Last year is dead, they seem to say,
Begin afresh, afresh, afresh.
It was in my capacity as a cruel and vulgar little brute that I first met Larkin—at the age of four or five. He was my older brother’s godfather and namesake, and to my brother and me (true to type: indeed, it may have been us who put him off), visits from godfathers meant money. My godfather was rich, generous, and seldom sober when he came to stay: half-crowns and ten-shilling notes dropped from his hand into ours. But it was always a solemn moment when the time came for Larkin to “tip the boys”—almost a religious experience, as I remember it. At first it was sixpence for Philip against threepence for Martin; years later it was tenpence against sixpence; later still it was a shilling against ninepence: always inflation-linked and carefully graded. Other poets I came across during that time—notably Robert Graves—tended to be ebullient, excitable, candidly bardic. Larkin was simply a melancholy man, prematurely bald and with the remains of a stutter. In my later dealings with him, he was always quietly amusing, doggedly honest, and (in the widest sense) exceptionally well mannered.

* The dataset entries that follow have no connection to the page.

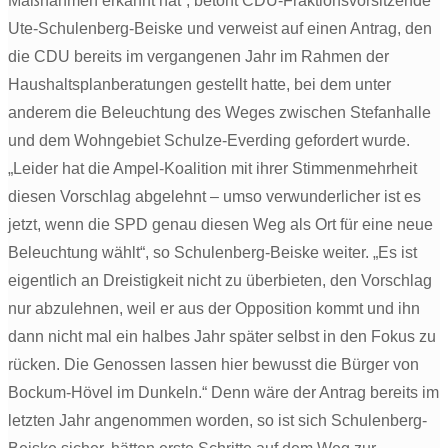
Maßnahmen erkannt hat“, betont CDU-Fraktionsvorsitzende
Ute-Schulenberg-Beiske und verweist auf einen Antrag, den
die CDU bereits im vergangenen Jahr im Rahmen der
Haushaltsplanberatungen gestellt hatte, bei dem unter
anderem die Beleuch
tung des Weges zwischen Stefanhalle
und dem Wohngebiet Schulze-Everding gefordert wurde.
„Leider hat die Ampel-Koalition mit ihrer Stimmenmehrheit
diesen Vorschlag abgelehnt – umso verwunderlicher ist es
jetzt, wenn die SPD genau diesen Weg als Ort für eine neue
Beleuchtung wählt“, so Schulenberg-Beiske weiter. „Es ist
eigentlich an Dreistigkeit nicht zu überbieten, den Vorschlag
nur abzulehnen, weil er aus der Opposition kommt und ihn
dann nicht mal ein halbes Jahr später selbst in den Fokus zu
rücken. Die Genossen lassen hier bewusst die Bürger von
Bockum-Hövel im Dunkeln.“ Denn wäre der Antrag bereits im
letzten Jahr angenommen worden, so ist sich Schulenberg-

Larkin may have written poetry, but he spent no time “being a poet.”
The death was as comfortless as the life. And it had its element of ironic heroism. There was no family, of course, and visits from friends were not encouraged. All his life he had girded himself for extinction, but when it came (and this is appropriate and consistent) he was quite unprepared, resolutely helpless, having closed no deal with death. He instructed his doctors to tell him nothing—to tell him lies. It is said that Evelyn Waugh died of snobbery. Philip Larkin died of shame: mortal, corporeal shame.
He made no effort to prolong matters. In the last year of his life he used to start the day with three glasses of supermarket port (“Well,” he explained to my father, “you’ve got to have some fucking reason for getting up in the morning”). In the last week he was subsisting on “gin, Complan, and cheap red wine.” “Couldn’t you at least get some expensive red wine?” my mother suggested on the telephone, three days before his death. But no. Live out the comfortlessness, in fear and bafflement—that was the strategy. Although he was Larkin’s best friend, my father saw him infrequently and now wonders if he ever really knew him.